25 Years of Women at VMI

Guiterman ’04: Focused
Under Pressure

alumna and cadet smile and hold up class rings

Emma Zhang ’22 and Bree Adams Guiterman ’04 at the 2021 Institute Society Dinner.—Photo courtesy Zhang.

U.S. Navy Cmdr. Bree Adams Guiterman ’04 still uses what she learned at VMI in her daily life. She’s a Navy veteran who spent 10 years on active duty and still serves in the Navy Reserve and is a small business owner. She is also a wife and mother of two who is heavily involved in her home community—Gainesville, Florida—and with the Institute on the Foundation Board of Trustees.

The VMI experience isn’t “peaches and cream,” she said. VMI is always challenging, and being one of such a small minority was difficult. If she did something wrong, it wasn’t just Rat Adams who made a mistake. It was Rat Adams—a female rat. Early female cadets held each other to a higher standard, she remembered. “If one of the females faltered, it reflected badly on all of us.”

Parents Weekend of her rat year was particularly hard. She seriously considered going home and leaving VMI behind when her parents visited. “My dad said to me, ‘You need to finish what you start,’” she recalled. Her dad told her to finish her rat year and then make a decision. He ended with, “But don’t let them beat you.”

Guiterman listened. After persevering through the Rat Line, she decided to get as involved as possible.
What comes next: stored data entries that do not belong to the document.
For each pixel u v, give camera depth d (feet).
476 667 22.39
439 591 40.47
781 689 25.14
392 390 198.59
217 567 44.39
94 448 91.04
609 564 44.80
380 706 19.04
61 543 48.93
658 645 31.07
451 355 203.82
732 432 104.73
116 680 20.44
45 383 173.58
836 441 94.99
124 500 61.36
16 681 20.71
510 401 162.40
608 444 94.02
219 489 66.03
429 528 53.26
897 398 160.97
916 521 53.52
She became an NCAA swimmer—initially with the men’s team, as the women’s team didn’t exist yet—and she served as Corps regimental adjutant, S1 captain, during her 1st Class year.

When she began her Naval service, “things did not faze me; after VMI, what did I have to prove?” she said. “The toughness and grit VMI gave me was very good for me in the Navy.” She deployed to the Northern Arabian Gulf in 2007 in support of Operation Iraqi Freedom. “That was a high-stress environment, and I remember feeling on pins and needles and keenly alert while over there. Being able to stay calm and collected and focused under pressure was a skill I attribute to my time at the Institute.”

What VMI taught her serves her well in the civilian world. Honesty, integrity, and clear communication dictate how she does business—in normal times and when uncertainty reigns. “Those are the fundamentals of VMI, the fundamentals of my business,” she said.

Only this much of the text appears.